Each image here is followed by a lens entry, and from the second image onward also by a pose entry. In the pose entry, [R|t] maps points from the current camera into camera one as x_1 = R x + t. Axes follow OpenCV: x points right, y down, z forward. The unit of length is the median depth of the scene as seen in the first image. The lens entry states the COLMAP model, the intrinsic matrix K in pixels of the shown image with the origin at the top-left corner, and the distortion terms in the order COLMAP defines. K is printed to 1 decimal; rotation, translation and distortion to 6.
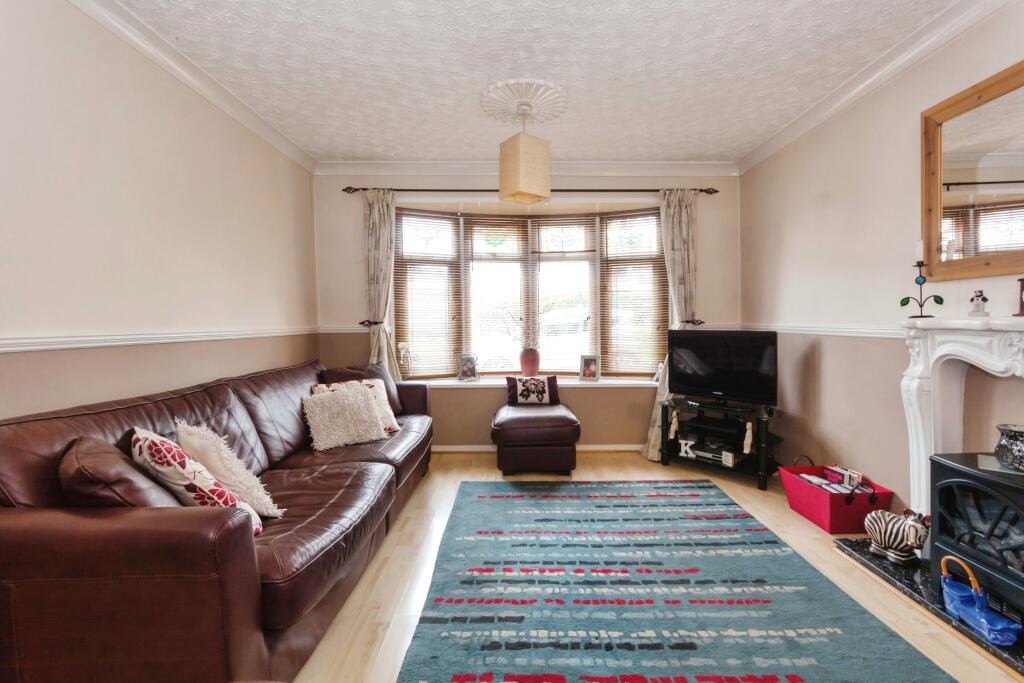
lens RADIAL K [[451.9, 0, 518.6], [0, 451.9, 346.6], [0, 0, 1]] dist [0.000382, 0.000020]
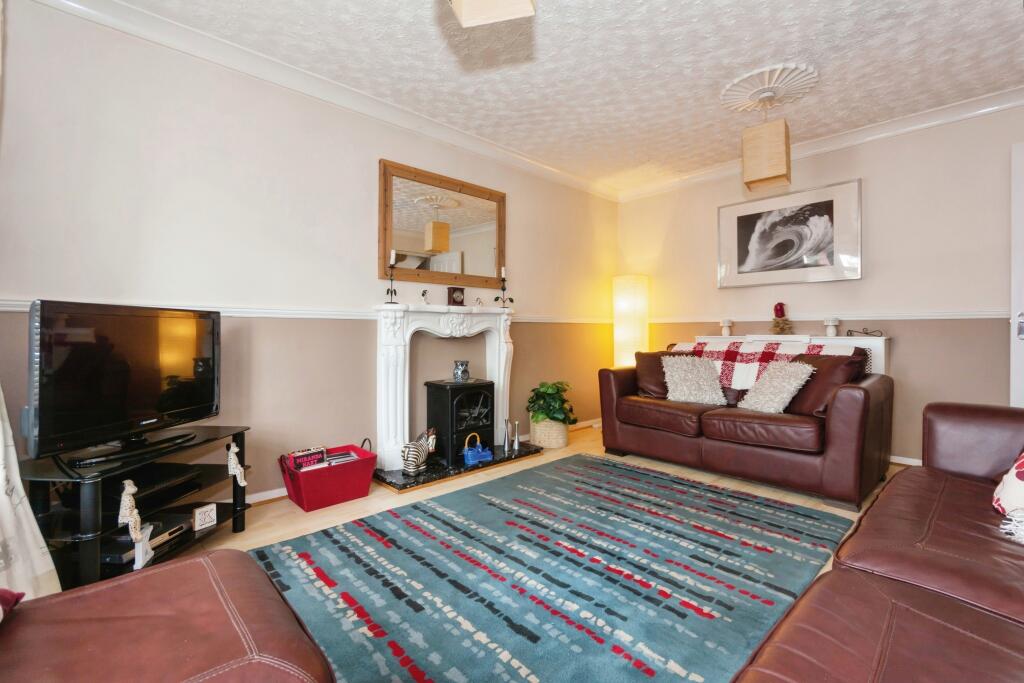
lens RADIAL K [[451.9, 0, 518.6], [0, 451.9, 346.6], [0, 0, 1]] dist [0.000382, 0.000020]
pose [[-0.684400, -0.013019, 0.728991, -0.424178], [0.046893, 0.996985, 0.061829, -0.001503], [-0.727597, 0.076500, -0.681725, 1.701699]]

**WORK TO BE COMPLETED:**
Swap "camera one" for "the first camera" throughout the data above and give all of it again, leaving out the pictures and changing nothing else.

**YOUR RESPONSE:**
Each image here is followed by a lens entry, and from the second image onward also by a pose entry. In the pose entry, [R|t] maps points from the current camera into the first camera as x_1 = R x + t. Axes follow OpenCV: x points right, y down, z forward. The unit of length is the median depth of the scene as seen in the first image. The lens entry states the COLMAP model, the intrinsic matrix K in pixels of the shown image with the origin at the top-left corner, and the distortion terms in the order COLMAP defines. K is printed to 1 decimal; rotation, translation and distortion to 6.
lens RADIAL K [[451.9, 0, 518.6], [0, 451.9, 346.6], [0, 0, 1]] dist [0.000382, 0.000020]
lens RADIAL K [[451.9, 0, 518.6], [0, 451.9, 346.6], [0, 0, 1]] dist [0.000382, 0.000020]
pose [[-0.684400, -0.013019, 0.728991, -0.424178], [0.046893, 0.996985, 0.061829, -0.001503], [-0.727597, 0.076500, -0.681725, 1.701699]]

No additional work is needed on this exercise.